STUDY TEXT:
Will a dual degree holder be more attractive to
pharmaceutical companies manufacturing type 2DM
medications because that person can treat Diabetes
not just its manifestations in the foot. Will a
dual degree holder treat Diabetic ketoacidosis?
Will MDs trained in endocrinology be shut out of
research monies which will now be diverted to
podiatrists? Will podiatrists suddenly be working
in the MICU taking care of research patients
suffering from Diabetic ketoacidosis.

Will students be eligible for increased loans over
an extended length of education? What used to
take four years now takes at least five and to
what defined benefit? Will podiatrists finish a
three year podiatric residency then move into an
internal medicine residency competing with newly
graduated MD alone physicians?

RECORDS PROVIDED:
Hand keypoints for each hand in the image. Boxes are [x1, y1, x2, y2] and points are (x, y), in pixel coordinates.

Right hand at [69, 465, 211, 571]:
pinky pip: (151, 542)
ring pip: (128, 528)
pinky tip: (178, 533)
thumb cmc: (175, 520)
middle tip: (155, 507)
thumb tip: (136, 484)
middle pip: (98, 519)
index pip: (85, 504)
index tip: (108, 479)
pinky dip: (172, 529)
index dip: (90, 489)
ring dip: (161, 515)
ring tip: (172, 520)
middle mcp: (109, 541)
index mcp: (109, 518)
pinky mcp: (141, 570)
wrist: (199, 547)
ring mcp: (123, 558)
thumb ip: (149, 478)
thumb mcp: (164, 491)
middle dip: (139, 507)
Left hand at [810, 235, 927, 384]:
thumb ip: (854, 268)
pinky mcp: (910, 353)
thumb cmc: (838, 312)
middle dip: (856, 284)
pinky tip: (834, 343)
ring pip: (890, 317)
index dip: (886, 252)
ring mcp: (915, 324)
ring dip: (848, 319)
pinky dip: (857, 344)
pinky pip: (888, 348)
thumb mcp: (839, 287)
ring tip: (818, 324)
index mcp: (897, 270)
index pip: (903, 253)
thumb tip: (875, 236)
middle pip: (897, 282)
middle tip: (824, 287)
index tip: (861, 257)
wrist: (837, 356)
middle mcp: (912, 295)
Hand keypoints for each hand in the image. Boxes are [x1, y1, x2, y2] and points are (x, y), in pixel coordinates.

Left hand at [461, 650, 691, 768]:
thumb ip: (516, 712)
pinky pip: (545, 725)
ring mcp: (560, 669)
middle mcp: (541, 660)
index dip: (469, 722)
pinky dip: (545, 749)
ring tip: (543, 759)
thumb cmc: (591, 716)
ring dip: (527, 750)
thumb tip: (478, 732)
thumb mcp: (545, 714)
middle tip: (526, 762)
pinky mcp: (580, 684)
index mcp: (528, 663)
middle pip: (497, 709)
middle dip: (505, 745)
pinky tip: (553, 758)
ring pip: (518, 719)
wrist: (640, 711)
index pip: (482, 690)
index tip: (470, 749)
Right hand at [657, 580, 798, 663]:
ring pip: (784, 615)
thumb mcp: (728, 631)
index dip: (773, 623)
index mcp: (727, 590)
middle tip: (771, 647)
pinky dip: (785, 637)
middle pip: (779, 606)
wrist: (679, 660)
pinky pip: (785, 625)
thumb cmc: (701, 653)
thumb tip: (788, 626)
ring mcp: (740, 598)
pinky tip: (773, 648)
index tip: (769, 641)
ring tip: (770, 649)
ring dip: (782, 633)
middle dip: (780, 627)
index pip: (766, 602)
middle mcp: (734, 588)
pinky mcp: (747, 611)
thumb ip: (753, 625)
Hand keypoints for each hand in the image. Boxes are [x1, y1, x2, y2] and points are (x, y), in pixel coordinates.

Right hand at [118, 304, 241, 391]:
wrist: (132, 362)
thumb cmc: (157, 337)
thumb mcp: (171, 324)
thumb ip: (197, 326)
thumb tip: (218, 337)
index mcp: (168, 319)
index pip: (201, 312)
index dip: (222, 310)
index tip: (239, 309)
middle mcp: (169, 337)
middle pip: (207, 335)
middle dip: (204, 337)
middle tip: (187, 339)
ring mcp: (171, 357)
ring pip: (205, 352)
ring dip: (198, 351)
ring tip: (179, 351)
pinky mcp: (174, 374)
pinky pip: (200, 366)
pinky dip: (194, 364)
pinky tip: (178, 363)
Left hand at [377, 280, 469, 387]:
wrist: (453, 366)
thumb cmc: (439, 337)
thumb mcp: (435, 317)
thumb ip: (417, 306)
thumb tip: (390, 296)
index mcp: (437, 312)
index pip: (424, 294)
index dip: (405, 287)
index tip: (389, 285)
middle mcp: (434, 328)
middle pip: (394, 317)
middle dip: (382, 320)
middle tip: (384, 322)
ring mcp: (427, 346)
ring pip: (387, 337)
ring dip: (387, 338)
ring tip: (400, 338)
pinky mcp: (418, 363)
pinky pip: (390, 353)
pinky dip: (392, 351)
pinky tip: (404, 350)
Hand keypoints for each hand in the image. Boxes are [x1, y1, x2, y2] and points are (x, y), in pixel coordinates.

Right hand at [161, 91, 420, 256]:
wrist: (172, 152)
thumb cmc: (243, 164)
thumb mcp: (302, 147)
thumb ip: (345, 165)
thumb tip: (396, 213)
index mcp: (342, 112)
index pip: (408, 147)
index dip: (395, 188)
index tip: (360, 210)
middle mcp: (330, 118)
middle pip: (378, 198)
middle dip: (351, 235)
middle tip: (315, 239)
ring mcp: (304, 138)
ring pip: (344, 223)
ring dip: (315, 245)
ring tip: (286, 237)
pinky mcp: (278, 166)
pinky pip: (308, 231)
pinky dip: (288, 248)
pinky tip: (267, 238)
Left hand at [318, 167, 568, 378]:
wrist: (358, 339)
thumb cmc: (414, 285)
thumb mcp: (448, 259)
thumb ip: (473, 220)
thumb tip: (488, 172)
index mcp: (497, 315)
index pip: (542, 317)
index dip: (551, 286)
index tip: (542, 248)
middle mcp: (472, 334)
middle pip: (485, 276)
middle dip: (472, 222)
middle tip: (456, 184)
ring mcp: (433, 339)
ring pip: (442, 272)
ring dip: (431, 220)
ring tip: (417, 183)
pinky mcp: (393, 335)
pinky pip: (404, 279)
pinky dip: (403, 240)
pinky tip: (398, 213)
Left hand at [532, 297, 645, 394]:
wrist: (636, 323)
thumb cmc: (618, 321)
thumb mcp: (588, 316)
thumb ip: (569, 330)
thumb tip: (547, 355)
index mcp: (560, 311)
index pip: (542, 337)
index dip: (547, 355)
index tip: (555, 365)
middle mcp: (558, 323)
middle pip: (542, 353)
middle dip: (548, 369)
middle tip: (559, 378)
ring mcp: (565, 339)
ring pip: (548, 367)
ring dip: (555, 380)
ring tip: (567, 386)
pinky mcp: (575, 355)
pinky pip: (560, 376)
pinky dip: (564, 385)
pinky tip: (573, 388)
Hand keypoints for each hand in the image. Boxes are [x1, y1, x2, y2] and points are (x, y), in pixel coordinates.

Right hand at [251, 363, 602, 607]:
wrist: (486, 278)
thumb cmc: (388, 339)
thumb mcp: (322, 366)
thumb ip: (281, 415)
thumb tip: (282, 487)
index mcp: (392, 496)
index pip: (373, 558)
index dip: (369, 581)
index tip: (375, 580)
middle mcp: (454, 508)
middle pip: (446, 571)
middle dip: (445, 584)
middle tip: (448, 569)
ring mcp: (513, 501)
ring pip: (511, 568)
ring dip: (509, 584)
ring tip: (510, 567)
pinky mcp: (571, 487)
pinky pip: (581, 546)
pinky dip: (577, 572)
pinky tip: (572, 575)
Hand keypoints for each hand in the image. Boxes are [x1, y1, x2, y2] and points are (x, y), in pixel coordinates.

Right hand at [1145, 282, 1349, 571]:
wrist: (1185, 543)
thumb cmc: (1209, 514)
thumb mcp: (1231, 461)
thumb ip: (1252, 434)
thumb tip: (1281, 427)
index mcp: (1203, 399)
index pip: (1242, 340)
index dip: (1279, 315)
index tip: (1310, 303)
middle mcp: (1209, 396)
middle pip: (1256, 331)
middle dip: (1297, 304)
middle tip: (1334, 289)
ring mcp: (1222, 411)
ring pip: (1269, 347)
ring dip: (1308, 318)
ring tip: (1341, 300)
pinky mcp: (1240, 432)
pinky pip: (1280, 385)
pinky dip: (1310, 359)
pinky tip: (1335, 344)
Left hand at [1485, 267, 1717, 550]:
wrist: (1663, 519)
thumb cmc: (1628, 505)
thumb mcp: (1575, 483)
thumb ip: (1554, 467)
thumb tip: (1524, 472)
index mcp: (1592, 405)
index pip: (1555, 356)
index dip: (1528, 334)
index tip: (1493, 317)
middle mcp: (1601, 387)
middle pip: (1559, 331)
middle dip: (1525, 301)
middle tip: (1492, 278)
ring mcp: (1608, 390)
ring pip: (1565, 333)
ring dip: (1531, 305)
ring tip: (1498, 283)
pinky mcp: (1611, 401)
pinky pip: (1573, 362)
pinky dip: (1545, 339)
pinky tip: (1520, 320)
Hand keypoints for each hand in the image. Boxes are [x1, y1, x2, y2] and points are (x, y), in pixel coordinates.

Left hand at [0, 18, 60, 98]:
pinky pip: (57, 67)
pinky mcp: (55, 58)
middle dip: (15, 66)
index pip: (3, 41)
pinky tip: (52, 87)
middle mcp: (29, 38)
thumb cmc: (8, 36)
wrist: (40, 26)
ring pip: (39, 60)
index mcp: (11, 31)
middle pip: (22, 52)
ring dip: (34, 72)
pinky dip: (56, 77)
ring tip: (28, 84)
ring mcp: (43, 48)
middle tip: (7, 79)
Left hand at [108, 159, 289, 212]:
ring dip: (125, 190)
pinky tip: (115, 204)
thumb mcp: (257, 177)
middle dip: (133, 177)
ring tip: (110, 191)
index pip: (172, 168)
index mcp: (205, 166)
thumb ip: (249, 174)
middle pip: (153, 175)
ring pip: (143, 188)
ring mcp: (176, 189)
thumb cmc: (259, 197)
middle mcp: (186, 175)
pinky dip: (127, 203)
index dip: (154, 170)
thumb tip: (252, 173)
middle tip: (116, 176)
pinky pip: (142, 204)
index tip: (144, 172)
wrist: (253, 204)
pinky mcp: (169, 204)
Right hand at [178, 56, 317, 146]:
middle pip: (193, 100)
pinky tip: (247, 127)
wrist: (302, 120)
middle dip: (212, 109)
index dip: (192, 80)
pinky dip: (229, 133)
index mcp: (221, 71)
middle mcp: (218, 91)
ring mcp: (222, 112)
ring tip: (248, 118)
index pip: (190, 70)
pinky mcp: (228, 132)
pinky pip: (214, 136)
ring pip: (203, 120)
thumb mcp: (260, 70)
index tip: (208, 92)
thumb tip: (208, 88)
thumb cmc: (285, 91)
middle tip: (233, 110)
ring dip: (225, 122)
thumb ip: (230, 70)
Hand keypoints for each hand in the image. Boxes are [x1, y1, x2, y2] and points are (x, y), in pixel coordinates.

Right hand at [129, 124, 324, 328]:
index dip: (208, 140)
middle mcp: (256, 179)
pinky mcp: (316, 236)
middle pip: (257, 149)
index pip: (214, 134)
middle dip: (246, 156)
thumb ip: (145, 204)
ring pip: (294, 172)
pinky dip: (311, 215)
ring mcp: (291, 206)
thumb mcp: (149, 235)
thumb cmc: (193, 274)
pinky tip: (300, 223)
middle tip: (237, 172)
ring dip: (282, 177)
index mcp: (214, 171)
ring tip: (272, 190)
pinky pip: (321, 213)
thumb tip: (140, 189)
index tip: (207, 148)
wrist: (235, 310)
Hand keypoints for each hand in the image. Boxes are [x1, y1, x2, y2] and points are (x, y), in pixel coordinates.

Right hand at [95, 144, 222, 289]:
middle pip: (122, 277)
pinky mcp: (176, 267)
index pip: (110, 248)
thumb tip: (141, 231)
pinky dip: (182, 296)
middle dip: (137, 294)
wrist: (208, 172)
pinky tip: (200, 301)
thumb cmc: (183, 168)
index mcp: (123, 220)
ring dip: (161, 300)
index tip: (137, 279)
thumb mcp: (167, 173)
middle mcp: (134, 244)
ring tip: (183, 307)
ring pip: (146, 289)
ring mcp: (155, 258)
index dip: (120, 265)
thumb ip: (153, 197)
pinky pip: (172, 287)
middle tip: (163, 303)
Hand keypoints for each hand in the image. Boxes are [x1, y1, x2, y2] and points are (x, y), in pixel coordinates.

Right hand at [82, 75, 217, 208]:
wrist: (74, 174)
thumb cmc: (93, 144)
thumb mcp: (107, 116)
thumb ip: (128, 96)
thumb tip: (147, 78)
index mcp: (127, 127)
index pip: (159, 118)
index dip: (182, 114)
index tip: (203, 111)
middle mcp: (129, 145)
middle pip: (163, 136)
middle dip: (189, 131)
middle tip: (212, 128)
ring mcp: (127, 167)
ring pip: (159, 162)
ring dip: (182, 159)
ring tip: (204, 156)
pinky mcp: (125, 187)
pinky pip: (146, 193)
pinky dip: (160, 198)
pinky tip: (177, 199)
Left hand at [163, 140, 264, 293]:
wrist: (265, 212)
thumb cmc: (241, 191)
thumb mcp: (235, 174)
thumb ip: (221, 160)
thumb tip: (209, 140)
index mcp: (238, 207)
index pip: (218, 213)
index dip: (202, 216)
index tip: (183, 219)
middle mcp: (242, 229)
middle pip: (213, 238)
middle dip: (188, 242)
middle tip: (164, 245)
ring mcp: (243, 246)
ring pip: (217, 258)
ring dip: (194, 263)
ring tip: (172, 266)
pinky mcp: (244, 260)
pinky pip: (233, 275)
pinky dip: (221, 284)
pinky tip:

TASK 1:
Quote the dual-degree passage from the words containing "Will students be" through the words "MD alone physicians?".
TASK 2:
According to the dual-degree passage, how long does the education take now, and how long did it take before?
TASK 3:
List every kind of medical practitioner that the dual-degree passage names.
Rely only on the text, not on the records.

EXPECTED OUTPUT 1:
Will students be eligible for increased loans over
an extended length of education? What used to
take four years now takes at least five and to
what defined benefit? Will podiatrists finish a
three year podiatric residency then move into an
internal medicine residency competing with newly
graduated MD alone physicians?

EXPECTED OUTPUT 2:
It now takes at least five years; it used to take four.

EXPECTED OUTPUT 3:
- dual degree holder
- MDs trained in endocrinology
- podiatrists
- newly graduated MD alone physicians